Une pousse de haricot en plastique, accrochée aux cheveux par une épingle. C’est ainsi qu’a commencé le petit phénomène du tou shang zhang cao (« l’herbe sur la tête »), qui depuis quelques semaines a fait son apparition dans les rues chinoises. « J’en ai porté une avec mon petit ami quand on est allés dîner avec des amis », témoigne Wenjie, 26 ans, une jeune « bobo » de Pékin qui travaille pour un média chinois en ligne. « Pour avoir l’air bête ! C’est une manière d’être sarcastique », tente-t-elle d’expliquer.
Les vacances d’octobre, où des millions de touristes chinois partent se défouler dans des lieux touristiques, ont donné lieu à des mutations génétiques : à la pousse de haricot s’est jointe toute une palette végétale – fleurs, bananes, carottes, piments, champignons, tournesols – vendus 0,7 euro pièce dans la rue, et quelques centimes seulement par lots de dix sur Taobao, la foire en ligne chinoise. Des petits rigolos ont ensuite commencé à exhiber une cuisse de poulet, une saucisse, et même un cafard, comme si chaque itération était une manière de se moquer de la précédente.

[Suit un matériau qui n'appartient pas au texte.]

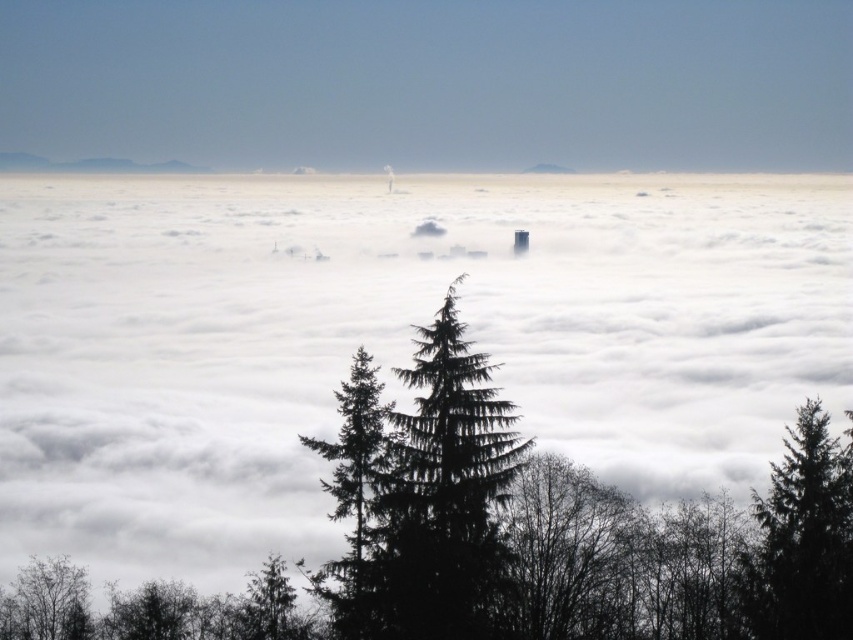
Is white fluffy cloud at center taller than green textured pine tree at center?

Yes, white fluffy cloud at center is taller than green textured pine tree at center.

I want to click on white fluffy cloud at center, so click(x=387, y=340).

The height and width of the screenshot is (640, 853). What are the coordinates of `white fluffy cloud at center` in the screenshot? It's located at (387, 340).

Is green matte tree at lower right smaller than gray foggy peak at center?

No.

Can you confirm if green matte tree at lower right is bigger than gray foggy peak at center?

Yes, green matte tree at lower right is bigger than gray foggy peak at center.

You are a GUI agent. You are given a task and a screenshot of the screen. Output one action in this format:
    pyautogui.click(x=<x>, y=<y>)
    Task: Click on the green matte tree at lower right
    Image resolution: width=853 pixels, height=640 pixels.
    Given the screenshot: What is the action you would take?
    pyautogui.click(x=804, y=540)

You are a GUI agent. You are given a task and a screenshot of the screen. Output one action in this format:
    pyautogui.click(x=<x>, y=<y>)
    Task: Click on the green matte tree at lower right
    
    Given the screenshot: What is the action you would take?
    pyautogui.click(x=804, y=540)

Identify the location of green matte tree at lower right. (804, 540).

Un accessoire anti bling-bling ? Le retour d’une tradition ?
La presse et les réseaux sociaux se sont mis en quête d’une explication. Le phénomène pourrait signifier un désir de retour à la simplicité, comme s’il s’agissait pour une partie de la jeunesse d’afficher l’accessoire le plus sobre, meilleur marché et incongru possible, en réaction à l’obsession du luxe et aux goûts clinquants des tuhao, les nouveaux riches, bien moins fiers en ces temps de chasse à la corruption et d’anémie boursière. Une tendance qui se rapproche de la tribu des « anti-consommation » – qui recyclent le plus possible – et de ceux partis se « mettre au vert » loin des grandes villes, comme à Dali, un village du Yunnan devenu une base « bobo ».
Des internautes ont fait remarquer que ceux qui portaient une fleur ou un brin d’herbe (des vrais, pas en plastique) dans la Chine ancienne signalaient qu’ils n’avaient plus qu’eux-mêmes à vendre - leur corps pour les prostituées ou leur force de travail pour ceux qui étaient prêts à devenir des serviteurs. La comparaison n’a pas été du goût de tout le monde : la pop culture, se sont-ils vu expliquer, n’a pas forcément ses racines dans la Chine ancienne.

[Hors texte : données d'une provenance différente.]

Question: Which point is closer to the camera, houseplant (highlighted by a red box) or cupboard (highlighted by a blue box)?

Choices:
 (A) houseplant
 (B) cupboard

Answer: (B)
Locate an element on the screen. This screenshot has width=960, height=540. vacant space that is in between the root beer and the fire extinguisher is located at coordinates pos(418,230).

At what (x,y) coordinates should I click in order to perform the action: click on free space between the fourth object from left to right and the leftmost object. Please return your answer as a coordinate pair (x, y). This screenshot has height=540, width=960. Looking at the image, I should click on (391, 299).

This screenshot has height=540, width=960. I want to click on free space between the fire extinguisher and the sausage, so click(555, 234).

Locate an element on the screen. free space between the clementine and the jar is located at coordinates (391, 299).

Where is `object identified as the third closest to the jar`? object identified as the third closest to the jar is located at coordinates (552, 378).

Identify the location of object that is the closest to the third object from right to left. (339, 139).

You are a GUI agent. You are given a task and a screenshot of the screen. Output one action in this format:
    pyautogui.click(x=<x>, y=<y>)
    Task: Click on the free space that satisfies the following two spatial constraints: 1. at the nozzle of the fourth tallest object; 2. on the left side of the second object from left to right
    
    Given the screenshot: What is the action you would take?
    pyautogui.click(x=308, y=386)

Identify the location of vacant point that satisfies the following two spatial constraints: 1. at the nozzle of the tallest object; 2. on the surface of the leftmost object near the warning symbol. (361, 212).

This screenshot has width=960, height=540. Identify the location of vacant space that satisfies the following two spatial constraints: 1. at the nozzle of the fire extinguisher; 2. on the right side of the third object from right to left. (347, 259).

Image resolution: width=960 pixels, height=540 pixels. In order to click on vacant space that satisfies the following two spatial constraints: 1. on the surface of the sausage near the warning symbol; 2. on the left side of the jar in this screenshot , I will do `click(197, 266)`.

Le chanteur taïwanais Jay Chou et son épouse, une herbe sur la tête
« L’herbe sur la tête », ont reconnu d’autres observateurs, est un avatar chinois de la culture japonaise du kawaii (« mignon »), qui en chinois se dit meng. D’ailleurs, une bande dessinée diffusée en ligne, Great Anny, dont l’auteure affiche 9 millions de clics sur son Weibo (le Twitter chinois), met en scène depuis longtemps un personnage dont la tête est ainsi surmontée d’une pousse chaque fois qu’il dit quelque chose de « mignon ».
Le magazine économique Caijing fait remonter la lubie du cao (prononcer « tsao », herbe en chinois) aux efforts marketing d’une société financière de Shanghaï, appelée Cai Miao Finance, dont le logo représente une pousse, et qui, pour sa promotion, avait diffusé, avant la mode actuelle, des photos de gens affublés d’une pousse verte.
Cette vogue du tou shang zhang cao a aussi bénéficié du coup de pouce, en septembre, du chanteur taïwanais Jay Chou, une star en Chine, quand il a mis en ligne une photo de lui et de son épouse avec un brin d’herbe sur la tête. De quoi faire fleurir des vocations.